CQC reports slight increase in ‘much greater than intended’ exposures

Published: 14 November 2017 Ezine

A total of 1,319 notifications of exposures ‘much greater than intended’ were received by the Care Quality Commission, which represents a 3.3% increase from 2015.

The findings are published in the CQCs IR(ME)R annual report 2016.

The report reveals that of the 1,319 notifications:

  • 1,069 (81%) were from diagnostic radiology departments. As in 2015, the most common error reported was when the ‘wrong patient’ was referred for imaging or was improperly identified by staff working within the imaging department.
  • 61 notifications were from nuclear medicine departments, which is an increase of 17% from the 52 reported in 2015. In 2016, as with the previous year, there were only two notifications of therapeutic nuclear medicine errors.
  • 189 notifications were from radiotherapy departments. Of these cases, 118 were categorised as ‘radiotherapy imaging’. This left 71 notifications related to treatment errors, which was broadly in line with previous years.

Download the full report

The report states: “We attribute the increase in overall notifications in 2016 to the estimated increase in annual activity.

“We have no reason to believe that practice is poor, but rather we feel that governance and incident reporting cultures are improving.

“However, we continue to be concerned that patient identification errors are still the highest category of notification, which suggests little learning year on year in addressing this issue.

“Despite the pause and check procedure being in place since 2015, we still feel that errors are occurring because of a lack of adherence to this patient safety measure.

“We also have concerns around a lack of understanding of IR(ME)R, especially relating to authorisation, justification, clinical audit, training requirements for all duty holders, and diagnostic reference levels.”

Maria Murray, Professional Officer for Radiation Protection at the Society, said: “I recommend this report to all staff working with ionising radiations to support local learning, IRMER procedures review and staff CPD.

“This annual report should be read by all radiographic staff to support continued compliance with IRMER.”

+===+

Exercise set >>
a) In the CQC exposures article, how many notifications came from nuclear medicine departments in 2016?
b) Reproduce word for word the portion of the CQC exposures article starting at "Published: 14 November" and ending at "annual report 2016.".

Data shown >>

+===+

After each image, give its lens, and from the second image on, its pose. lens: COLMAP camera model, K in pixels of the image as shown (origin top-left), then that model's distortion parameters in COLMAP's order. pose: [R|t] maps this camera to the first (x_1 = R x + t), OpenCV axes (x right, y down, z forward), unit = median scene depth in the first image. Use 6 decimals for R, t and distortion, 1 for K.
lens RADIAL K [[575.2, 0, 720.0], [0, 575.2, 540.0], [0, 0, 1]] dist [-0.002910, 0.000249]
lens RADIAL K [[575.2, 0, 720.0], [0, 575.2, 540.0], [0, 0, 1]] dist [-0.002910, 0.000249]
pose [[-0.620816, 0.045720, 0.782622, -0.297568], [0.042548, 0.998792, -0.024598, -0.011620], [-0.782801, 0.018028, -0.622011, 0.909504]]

+===+

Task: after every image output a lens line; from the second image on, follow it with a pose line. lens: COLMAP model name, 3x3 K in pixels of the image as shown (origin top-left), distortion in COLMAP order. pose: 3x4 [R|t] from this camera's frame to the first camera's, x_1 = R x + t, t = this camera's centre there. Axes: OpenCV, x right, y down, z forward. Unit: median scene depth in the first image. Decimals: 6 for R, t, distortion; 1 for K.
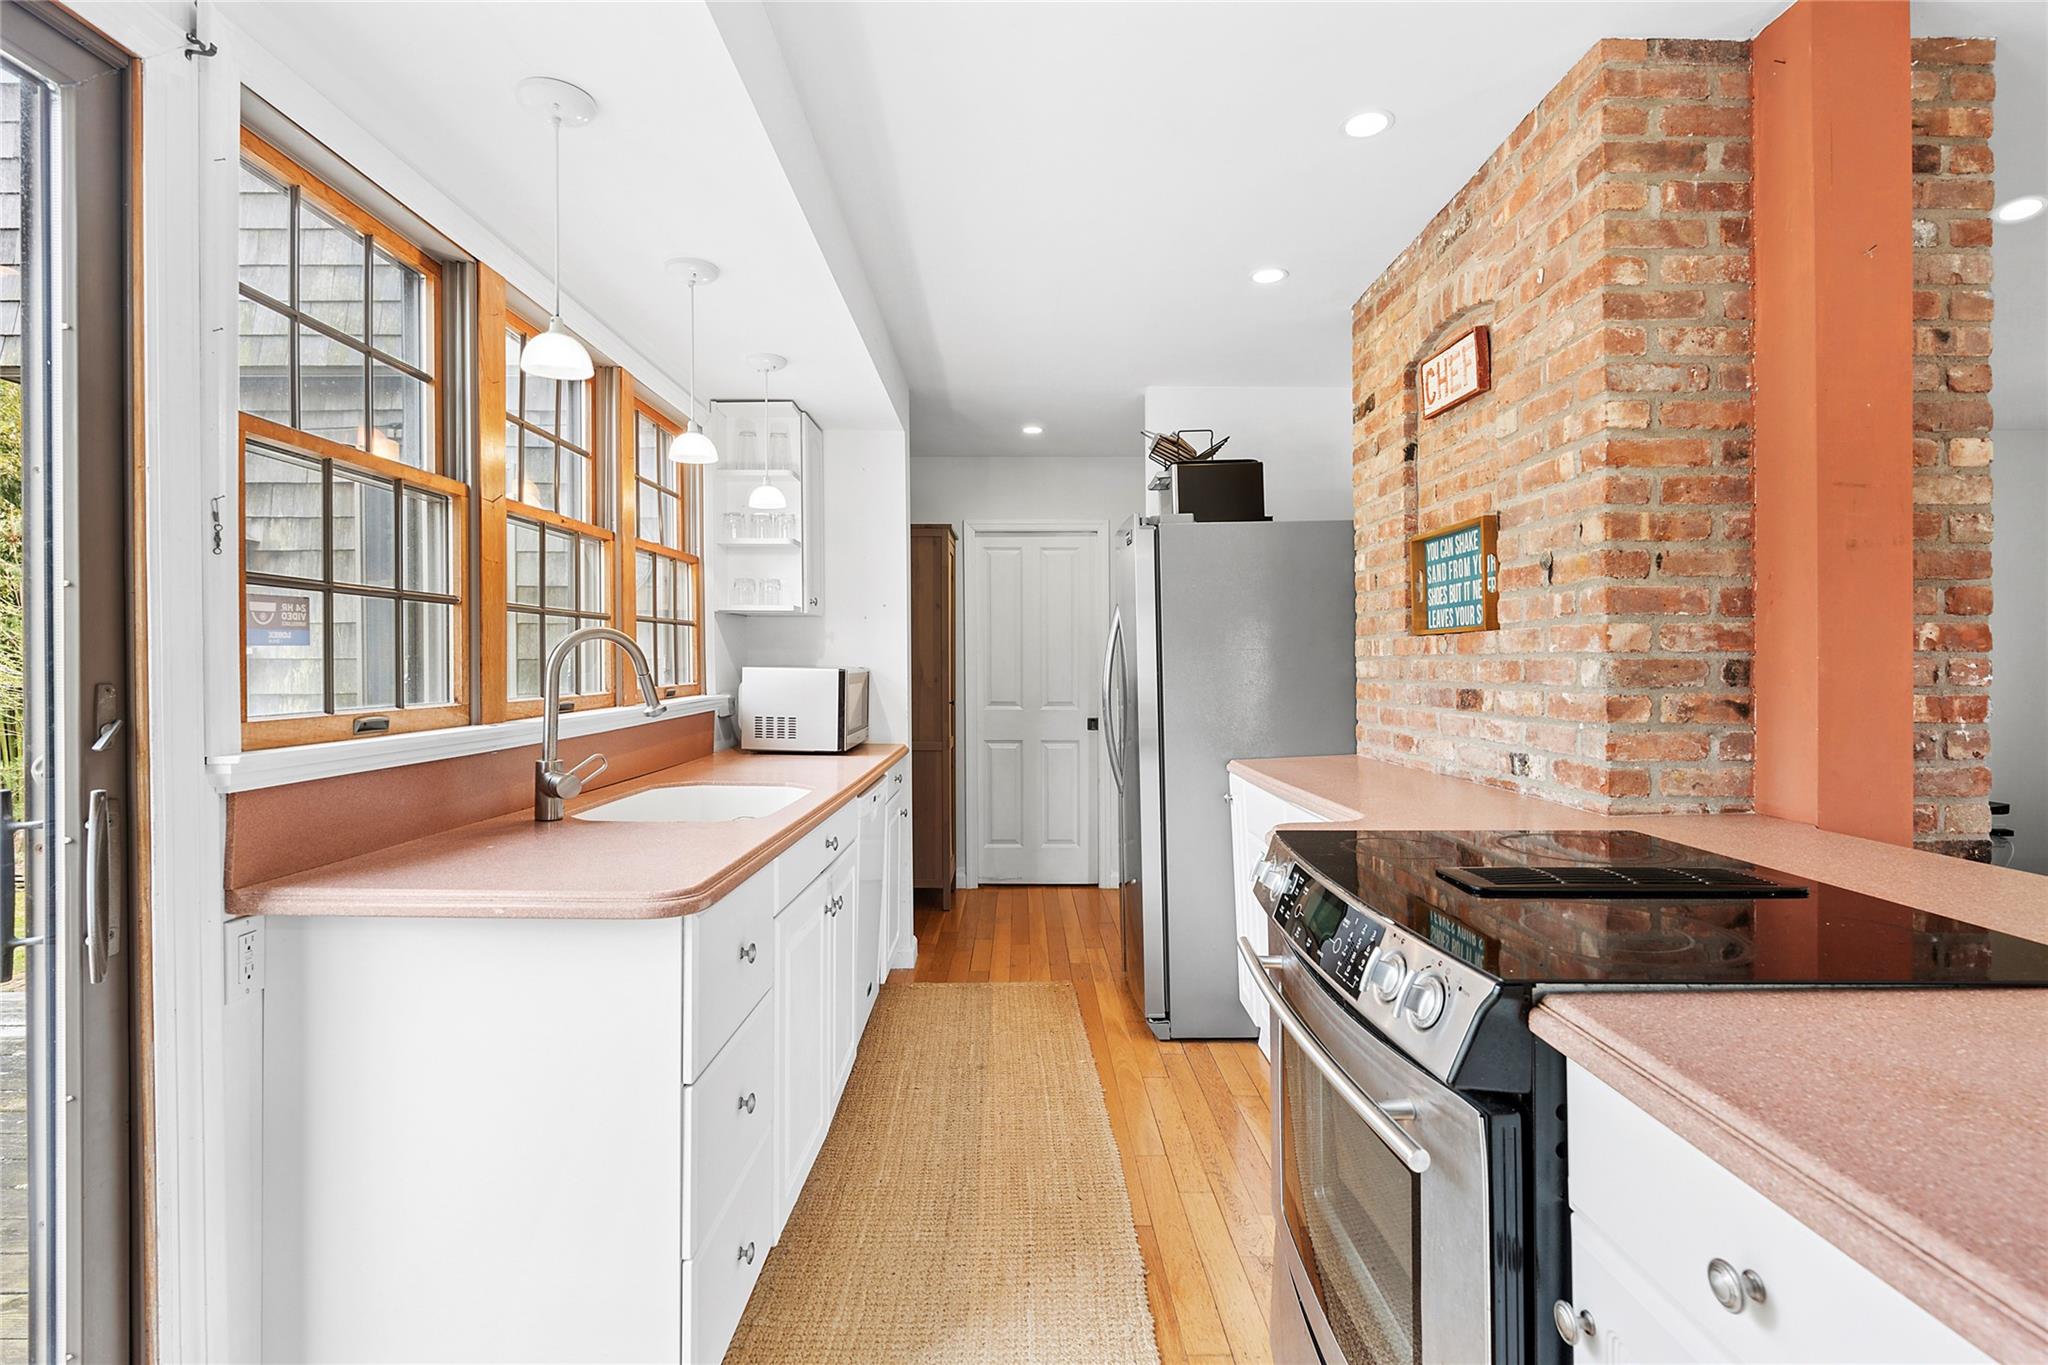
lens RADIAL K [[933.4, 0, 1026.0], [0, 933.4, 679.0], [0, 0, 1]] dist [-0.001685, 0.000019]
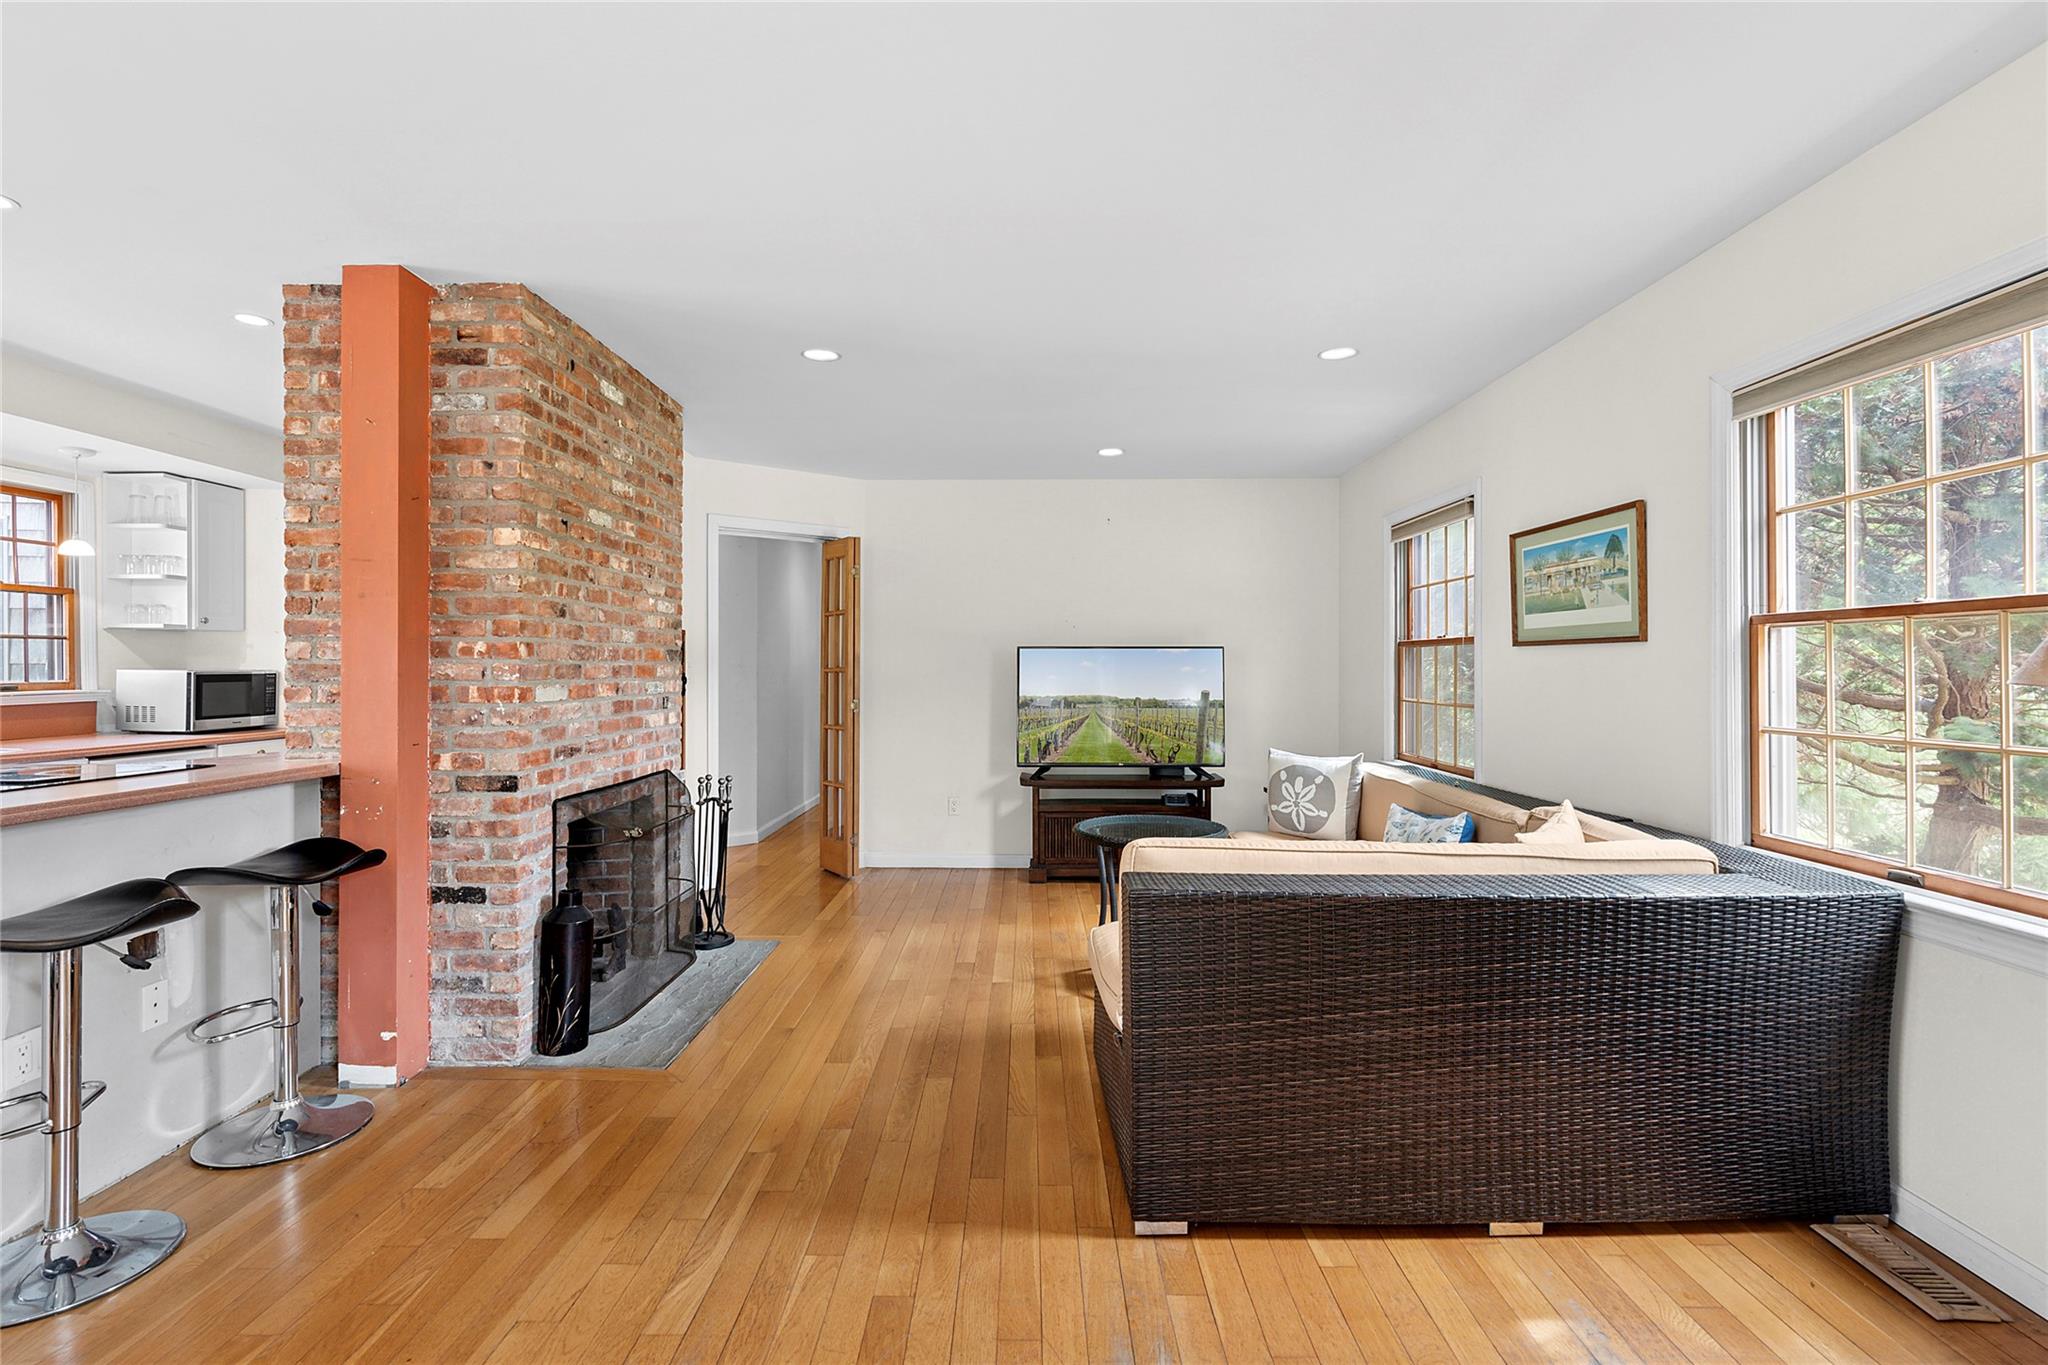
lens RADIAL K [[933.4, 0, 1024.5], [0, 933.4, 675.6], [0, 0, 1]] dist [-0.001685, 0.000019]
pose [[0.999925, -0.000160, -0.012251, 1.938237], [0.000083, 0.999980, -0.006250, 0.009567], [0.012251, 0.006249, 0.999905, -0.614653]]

+===+

Solved tasks >>
a) 61

b)
Published: 14 November 2017 Ezine

A total of 1,319 notifications of exposures ‘much greater than intended’ were received by the Care Quality Commission, which represents a 3.3% increase from 2015.

The findings are published in the CQCs IR(ME)R annual report 2016.